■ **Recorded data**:
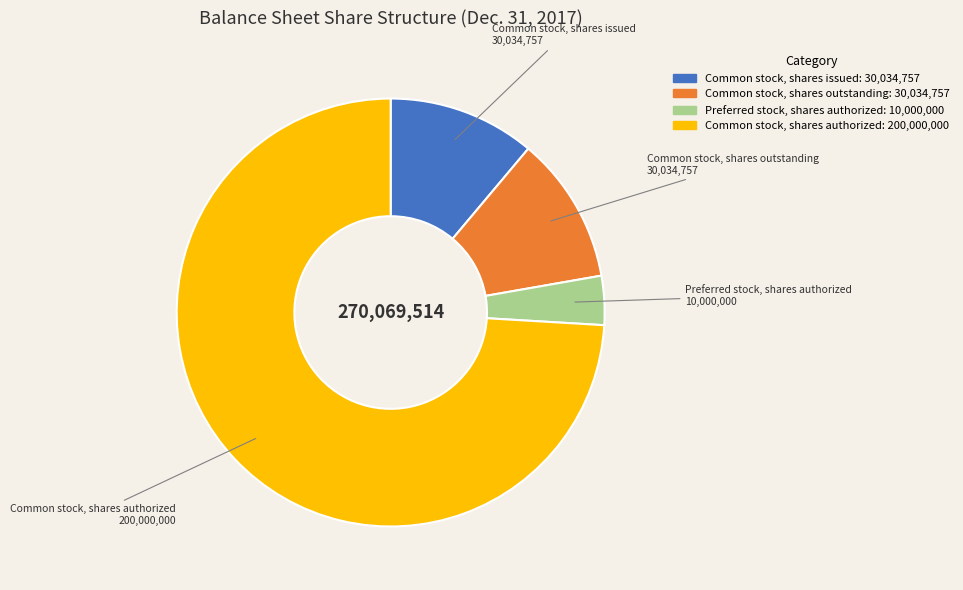

Count the number of slices in the pie.

4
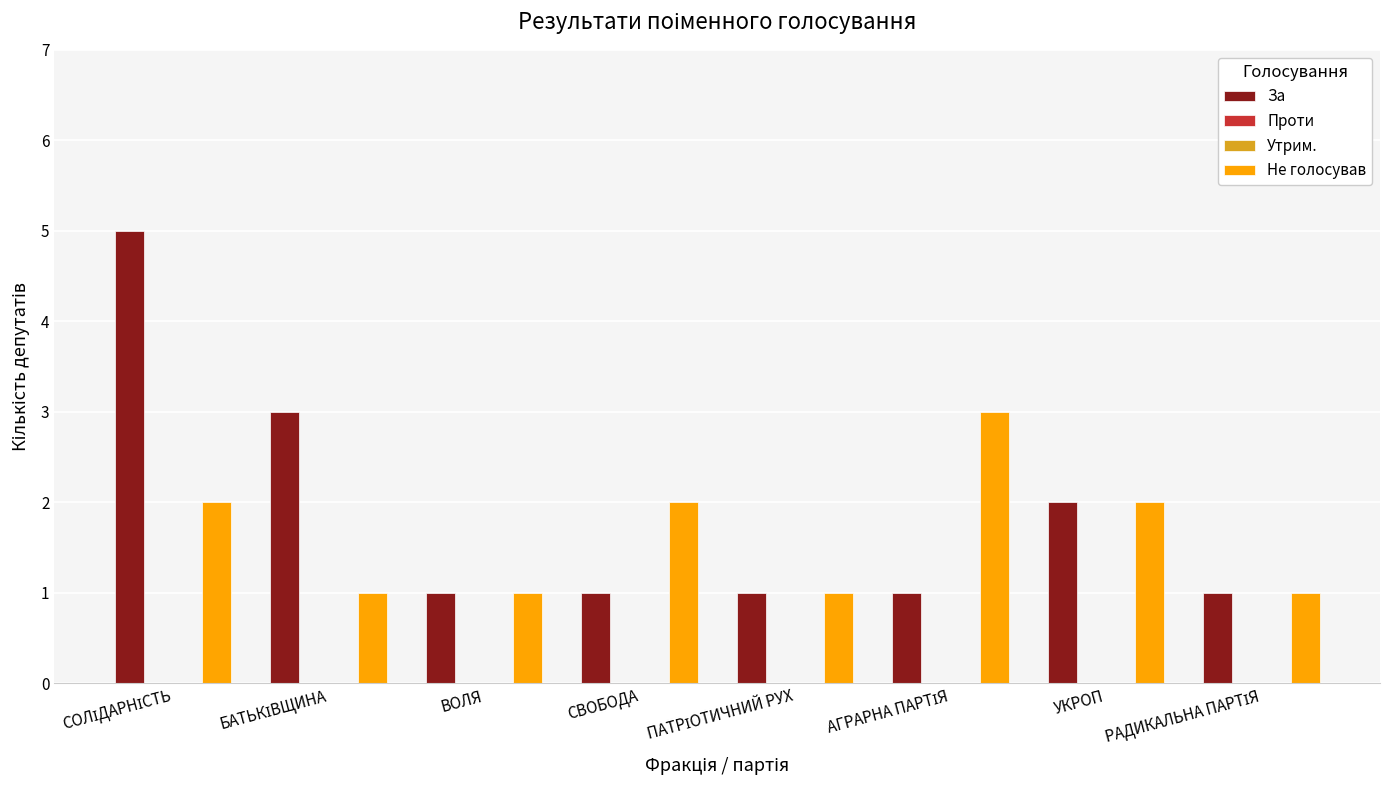

Which series changed the most between СОЛІДАРНІСТЬ and ВОЛЯ?

За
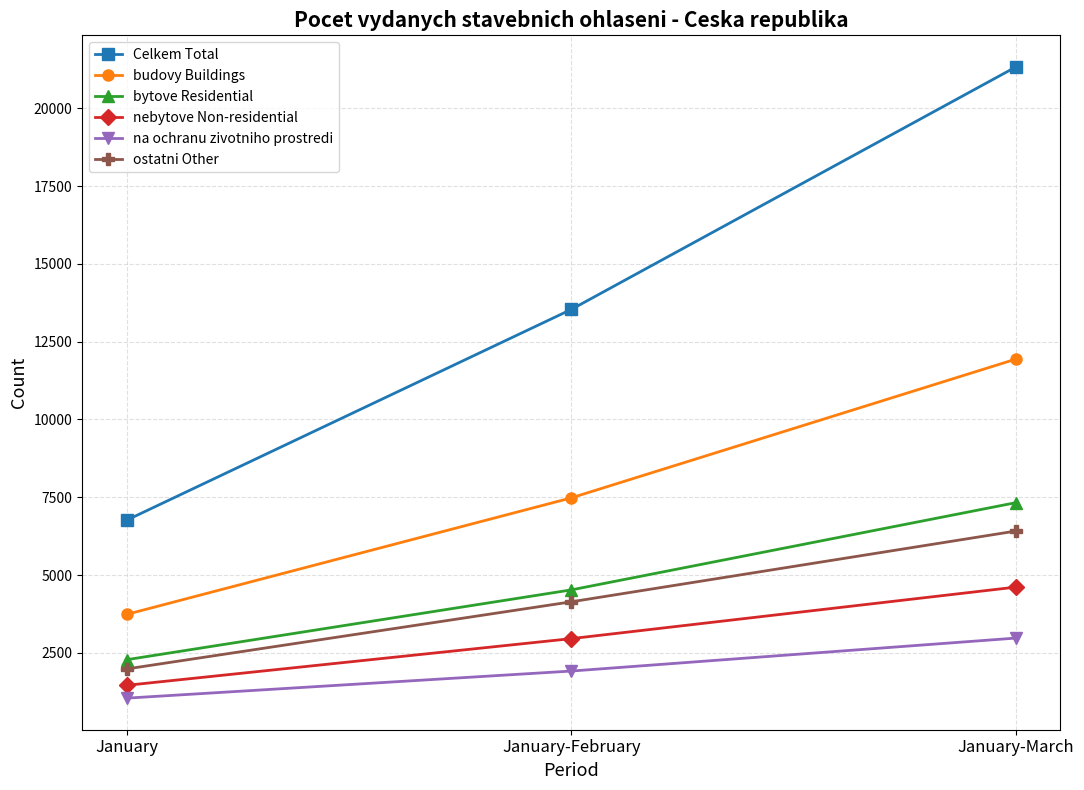

Which series has the widest spread of values?

Celkem Total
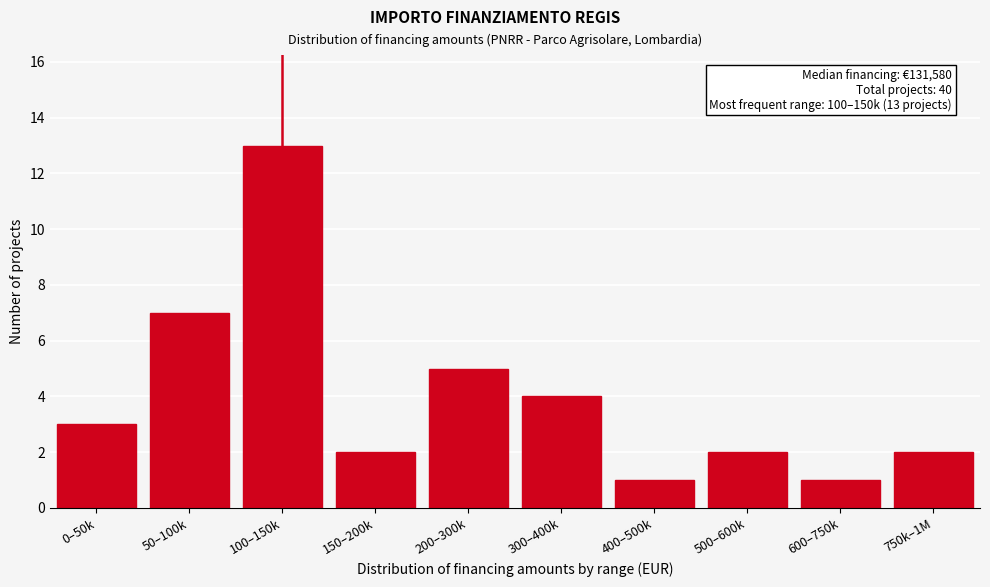

Reading left to right, extract all data points from this chart.

3	7	13	2	5	4	1	2	1	2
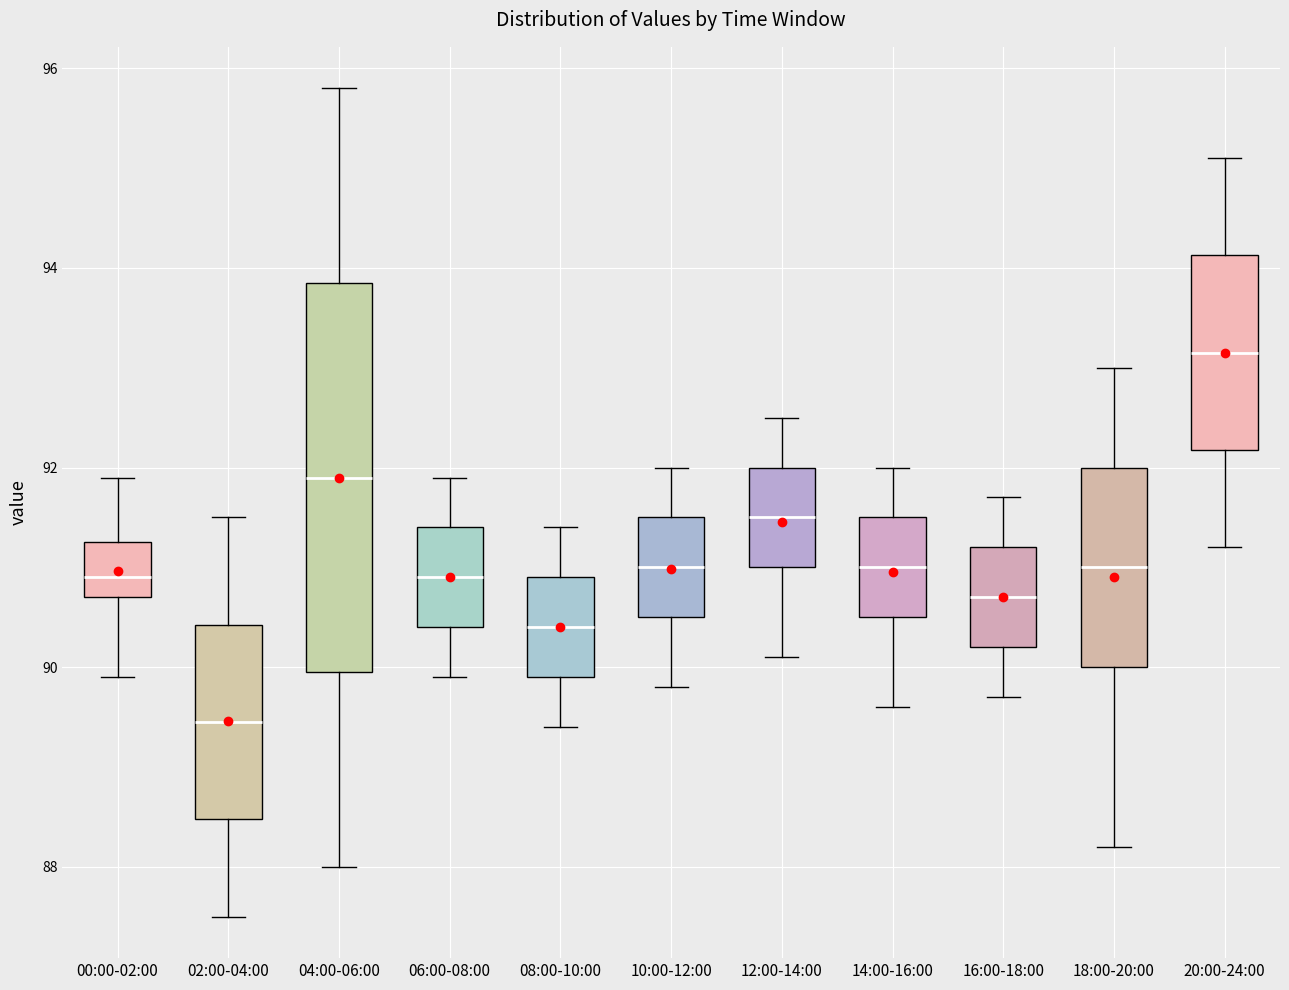

Reading left to right, read every box against the y-axis: the position of its median line, the range the box covers, and the ends of its whiskers. The values are not printed on the chart, so give them approximately, as read against the axis.

00:00-02:00: median 91.0, box 90.8 to 91.2, whiskers 90.0 to 92.0
02:00-04:00: median 89.4, box 88.4 to 90.4, whiskers 87.6 to 91.6
04:00-06:00: median 92.0, box 90.0 to 93.8, whiskers 88.0 to 95.8
06:00-08:00: median 91.0, box 90.4 to 91.4, whiskers 90.0 to 92.0
08:00-10:00: median 90.4, box 90.0 to 91.0, whiskers 89.4 to 91.4
10:00-12:00: median 91.0, box 90.6 to 91.6, whiskers 89.8 to 92.0
12:00-14:00: median 91.6, box 91.0 to 92.0, whiskers 90.2 to 92.6
14:00-16:00: median 91.0, box 90.6 to 91.6, whiskers 89.6 to 92.0
16:00-18:00: median 90.8, box 90.2 to 91.2, whiskers 89.8 to 91.8
18:00-20:00: median 91.0, box 90.0 to 92.0, whiskers 88.2 to 93.0
20:00-24:00: median 93.2, box 92.2 to 94.2, whiskers 91.2 to 95.2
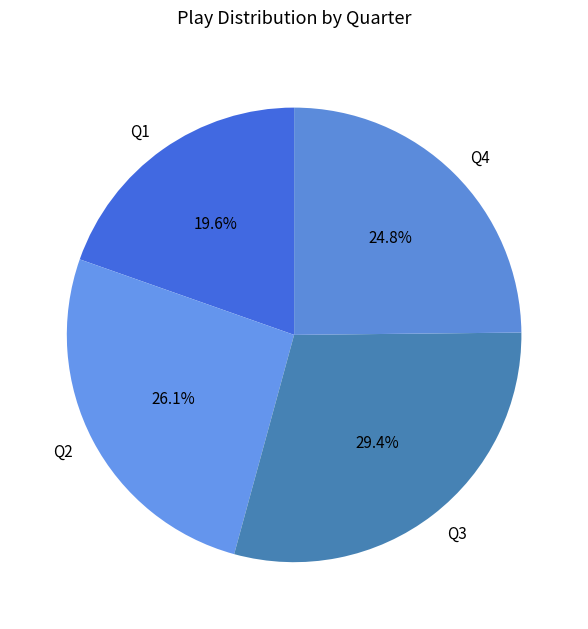

What percentage is the Q3 slice, to the nearest percent?

29%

■ **Work item**:
Pull every line from the rows above, unchanged and in order, but leave out the pictures.

■ **Problem solution**:
Count the number of slices in the pie.

4

Which series changed the most between СОЛІДАРНІСТЬ and ВОЛЯ?

За

Which series has the widest spread of values?

Celkem Total

Reading left to right, extract all data points from this chart.

3	7	13	2	5	4	1	2	1	2

Reading left to right, read every box against the y-axis: the position of its median line, the range the box covers, and the ends of its whiskers. The values are not printed on the chart, so give them approximately, as read against the axis.

00:00-02:00: median 91.0, box 90.8 to 91.2, whiskers 90.0 to 92.0
02:00-04:00: median 89.4, box 88.4 to 90.4, whiskers 87.6 to 91.6
04:00-06:00: median 92.0, box 90.0 to 93.8, whiskers 88.0 to 95.8
06:00-08:00: median 91.0, box 90.4 to 91.4, whiskers 90.0 to 92.0
08:00-10:00: median 90.4, box 90.0 to 91.0, whiskers 89.4 to 91.4
10:00-12:00: median 91.0, box 90.6 to 91.6, whiskers 89.8 to 92.0
12:00-14:00: median 91.6, box 91.0 to 92.0, whiskers 90.2 to 92.6
14:00-16:00: median 91.0, box 90.6 to 91.6, whiskers 89.6 to 92.0
16:00-18:00: median 90.8, box 90.2 to 91.2, whiskers 89.8 to 91.8
18:00-20:00: median 91.0, box 90.0 to 92.0, whiskers 88.2 to 93.0
20:00-24:00: median 93.2, box 92.2 to 94.2, whiskers 91.2 to 95.2

What percentage is the Q3 slice, to the nearest percent?

29%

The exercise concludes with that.